-- Problem description --
Pick out each line in the items below that contains the word "value" and copy it. Uppercase and lowercase letters count as different.

-- Given records --
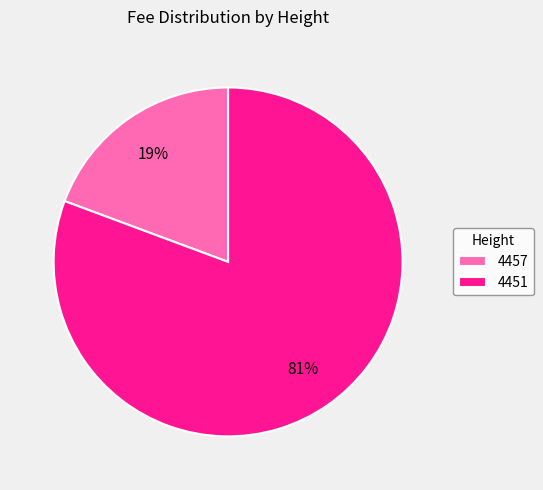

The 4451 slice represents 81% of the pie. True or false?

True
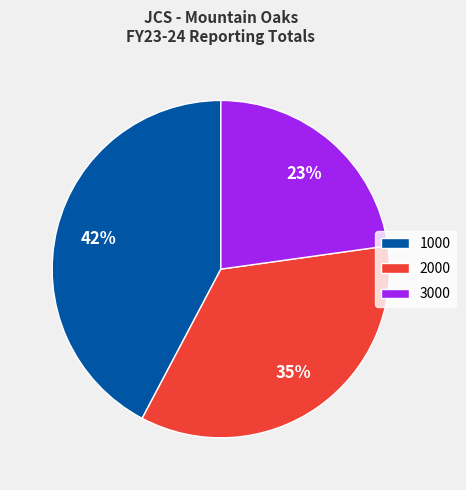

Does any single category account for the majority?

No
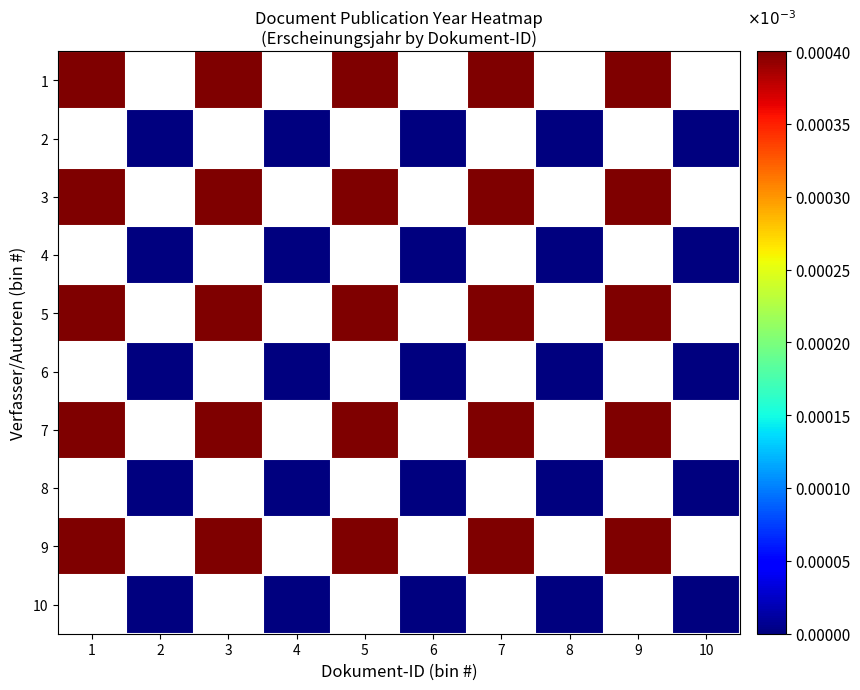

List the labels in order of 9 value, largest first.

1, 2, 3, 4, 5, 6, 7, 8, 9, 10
==
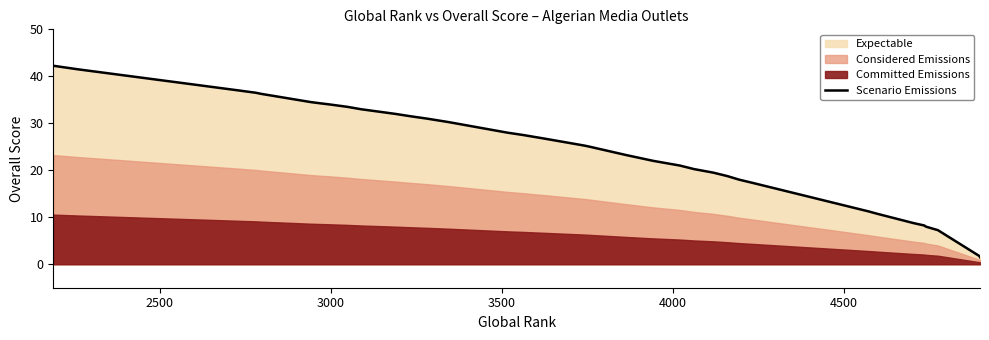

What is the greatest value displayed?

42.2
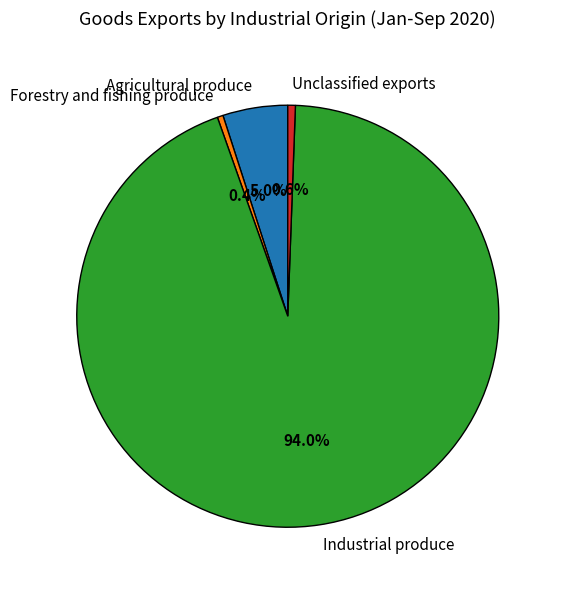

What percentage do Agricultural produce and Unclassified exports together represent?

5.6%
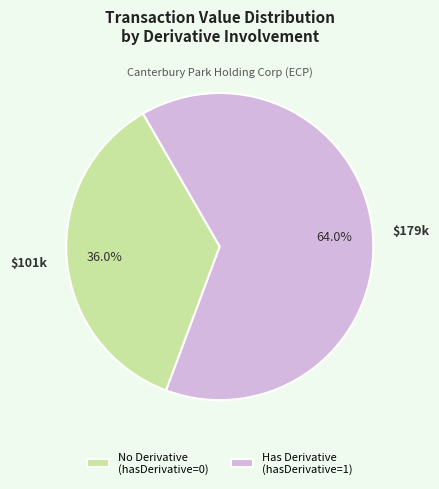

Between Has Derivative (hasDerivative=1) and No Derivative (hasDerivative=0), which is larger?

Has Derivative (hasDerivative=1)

-- Answer section --
List the labels in order of 9 value, largest first.
What is the greatest value displayed?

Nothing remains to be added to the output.